_DATA FOR THE TASK_:
::::::::

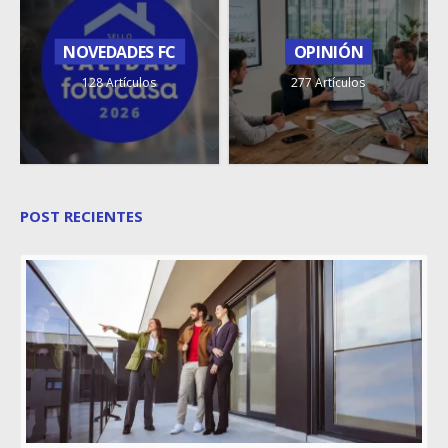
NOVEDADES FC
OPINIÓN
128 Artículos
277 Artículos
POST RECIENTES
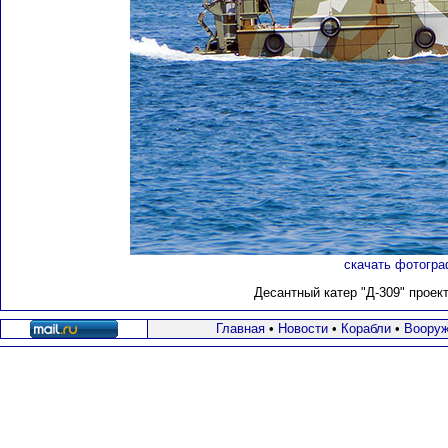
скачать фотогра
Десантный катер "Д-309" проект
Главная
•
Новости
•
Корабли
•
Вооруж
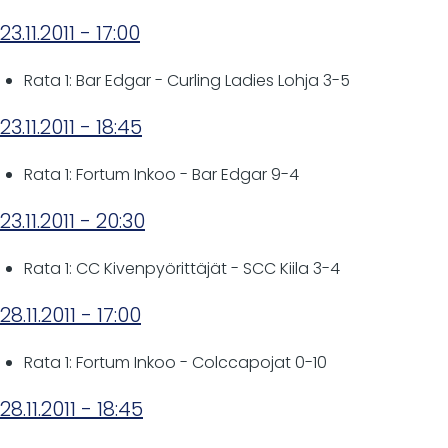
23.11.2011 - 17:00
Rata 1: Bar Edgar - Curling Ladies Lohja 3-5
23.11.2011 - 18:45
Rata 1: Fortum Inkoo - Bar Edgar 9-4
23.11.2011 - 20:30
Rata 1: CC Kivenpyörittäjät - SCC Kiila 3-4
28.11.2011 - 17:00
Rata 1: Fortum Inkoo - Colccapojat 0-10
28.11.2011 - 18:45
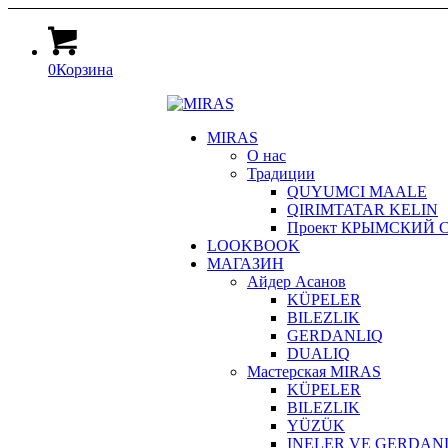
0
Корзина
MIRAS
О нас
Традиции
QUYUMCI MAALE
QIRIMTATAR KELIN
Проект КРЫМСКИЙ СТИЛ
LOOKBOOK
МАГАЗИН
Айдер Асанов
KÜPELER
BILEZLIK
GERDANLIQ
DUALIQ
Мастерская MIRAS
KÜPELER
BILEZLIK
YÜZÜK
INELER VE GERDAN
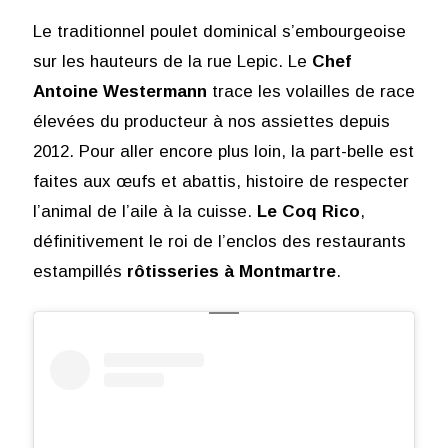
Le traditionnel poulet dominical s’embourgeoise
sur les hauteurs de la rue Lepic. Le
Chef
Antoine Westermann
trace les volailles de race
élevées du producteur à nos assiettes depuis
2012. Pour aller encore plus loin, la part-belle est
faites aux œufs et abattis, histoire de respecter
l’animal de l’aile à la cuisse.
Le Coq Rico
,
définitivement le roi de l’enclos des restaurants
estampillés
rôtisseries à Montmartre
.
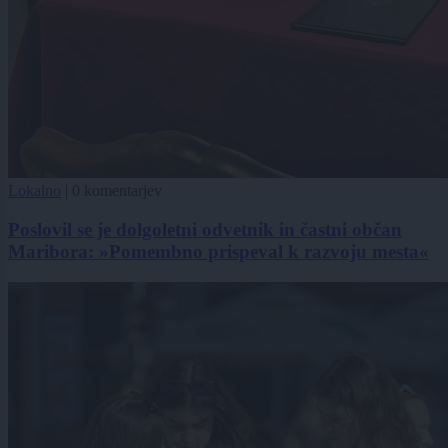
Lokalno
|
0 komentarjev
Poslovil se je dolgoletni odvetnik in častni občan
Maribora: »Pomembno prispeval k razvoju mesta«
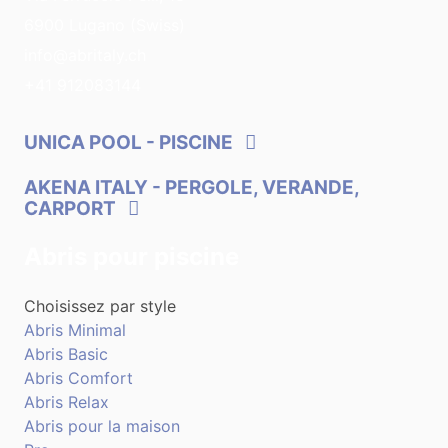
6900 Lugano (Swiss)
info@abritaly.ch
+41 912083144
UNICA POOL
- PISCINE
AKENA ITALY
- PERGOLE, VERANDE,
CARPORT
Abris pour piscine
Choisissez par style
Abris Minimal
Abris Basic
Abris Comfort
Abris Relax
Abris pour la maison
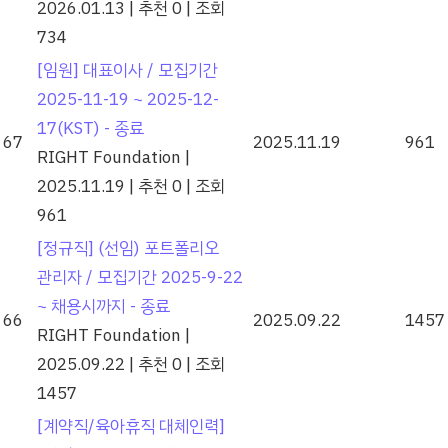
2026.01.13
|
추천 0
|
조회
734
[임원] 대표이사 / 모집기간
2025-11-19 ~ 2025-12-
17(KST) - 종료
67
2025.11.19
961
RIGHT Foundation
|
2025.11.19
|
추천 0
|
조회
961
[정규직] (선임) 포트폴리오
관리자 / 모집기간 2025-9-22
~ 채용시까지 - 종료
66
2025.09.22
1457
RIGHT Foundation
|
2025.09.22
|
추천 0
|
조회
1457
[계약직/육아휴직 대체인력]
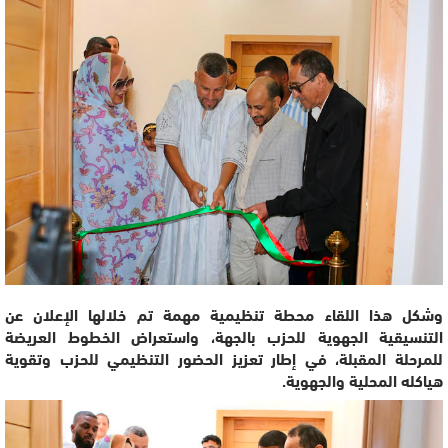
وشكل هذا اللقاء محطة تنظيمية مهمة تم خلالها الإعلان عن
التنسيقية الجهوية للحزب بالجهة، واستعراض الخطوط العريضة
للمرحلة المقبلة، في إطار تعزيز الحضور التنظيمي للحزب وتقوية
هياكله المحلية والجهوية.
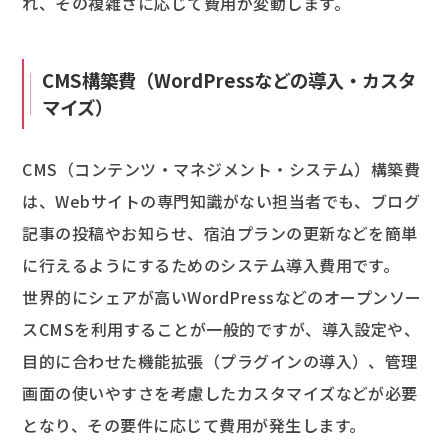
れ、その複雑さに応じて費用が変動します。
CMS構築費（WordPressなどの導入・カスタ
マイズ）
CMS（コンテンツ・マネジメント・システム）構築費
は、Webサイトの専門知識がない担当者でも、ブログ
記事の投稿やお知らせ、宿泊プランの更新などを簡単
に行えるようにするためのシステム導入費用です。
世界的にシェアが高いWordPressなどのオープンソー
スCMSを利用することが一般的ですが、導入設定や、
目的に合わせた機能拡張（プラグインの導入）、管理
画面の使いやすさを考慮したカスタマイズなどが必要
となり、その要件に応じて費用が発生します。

::::::::

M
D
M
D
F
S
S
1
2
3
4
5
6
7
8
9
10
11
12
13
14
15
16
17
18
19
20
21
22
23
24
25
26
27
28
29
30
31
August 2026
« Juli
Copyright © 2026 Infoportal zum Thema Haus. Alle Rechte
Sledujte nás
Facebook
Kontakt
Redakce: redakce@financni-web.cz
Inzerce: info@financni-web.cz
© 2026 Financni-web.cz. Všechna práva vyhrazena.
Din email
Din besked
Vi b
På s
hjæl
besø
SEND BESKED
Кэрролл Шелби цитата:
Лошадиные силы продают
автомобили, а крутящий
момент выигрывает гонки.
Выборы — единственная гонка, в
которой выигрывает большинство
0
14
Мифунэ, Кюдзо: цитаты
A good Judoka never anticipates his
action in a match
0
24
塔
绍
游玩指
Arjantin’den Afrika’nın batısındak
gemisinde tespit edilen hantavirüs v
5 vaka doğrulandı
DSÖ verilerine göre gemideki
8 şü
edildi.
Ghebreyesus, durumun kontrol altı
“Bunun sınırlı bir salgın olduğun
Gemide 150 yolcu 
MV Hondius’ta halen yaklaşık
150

::::::::

Set down the lines from the line with "23.11.2011 - 17:00" up to and including the line with "[계약직/육아휴직 대체인력]", unchanged. Leave out the pictures.

_TASK OUTPUT_:
23.11.2011 - 17:00
Rata 1: Bar Edgar - Curling Ladies Lohja 3-5
23.11.2011 - 18:45
Rata 1: Fortum Inkoo - Bar Edgar 9-4
23.11.2011 - 20:30
Rata 1: CC Kivenpyörittäjät - SCC Kiila 3-4
28.11.2011 - 17:00
Rata 1: Fortum Inkoo - Colccapojat 0-10
28.11.2011 - 18:45
0
Корзина
MIRAS
О нас
Традиции
QUYUMCI MAALE
QIRIMTATAR KELIN
Проект КРЫМСКИЙ СТИЛ
LOOKBOOK
МАГАЗИН
Айдер Асанов
KÜPELER
BILEZLIK
GERDANLIQ
DUALIQ
Мастерская MIRAS
KÜPELER
BILEZLIK
YÜZÜK
INELER VE GERDAN
Le traditionnel poulet dominical s’embourgeoise
sur les hauteurs de la rue Lepic. Le
Chef
Antoine Westermann
trace les volailles de race
élevées du producteur à nos assiettes depuis
2012. Pour aller encore plus loin, la part-belle est
faites aux œufs et abattis, histoire de respecter
l’animal de l’aile à la cuisse.
Le Coq Rico
,
définitivement le roi de l’enclos des restaurants
estampillés
rôtisseries à Montmartre
.
Lokalno
|
0 komentarjev
Poslovil se je dolgoletni odvetnik in častni občan
Maribora: »Pomembno prispeval k razvoju mesta«
6900 Lugano (Swiss)
info@abritaly.ch
+41 912083144
UNICA POOL
- PISCINE
AKENA ITALY
- PERGOLE, VERANDE,
CARPORT
Abris pour piscine
Choisissez par style
Abris Minimal
Abris Basic
Abris Comfort
Abris Relax
Abris pour la maison
2026.01.13
|
추천 0
|
조회
734
[임원] 대표이사 / 모집기간
2025-11-19 ~ 2025-12-
17(KST) - 종료
67
2025.11.19
961
RIGHT Foundation
|
2025.11.19
|
추천 0
|
조회
961
[정규직] (선임) 포트폴리오
관리자 / 모집기간 2025-9-22
~ 채용시까지 - 종료
66
2025.09.22
1457
RIGHT Foundation
|
2025.09.22
|
추천 0
|
조회
1457
[계약직/육아휴직 대체인력]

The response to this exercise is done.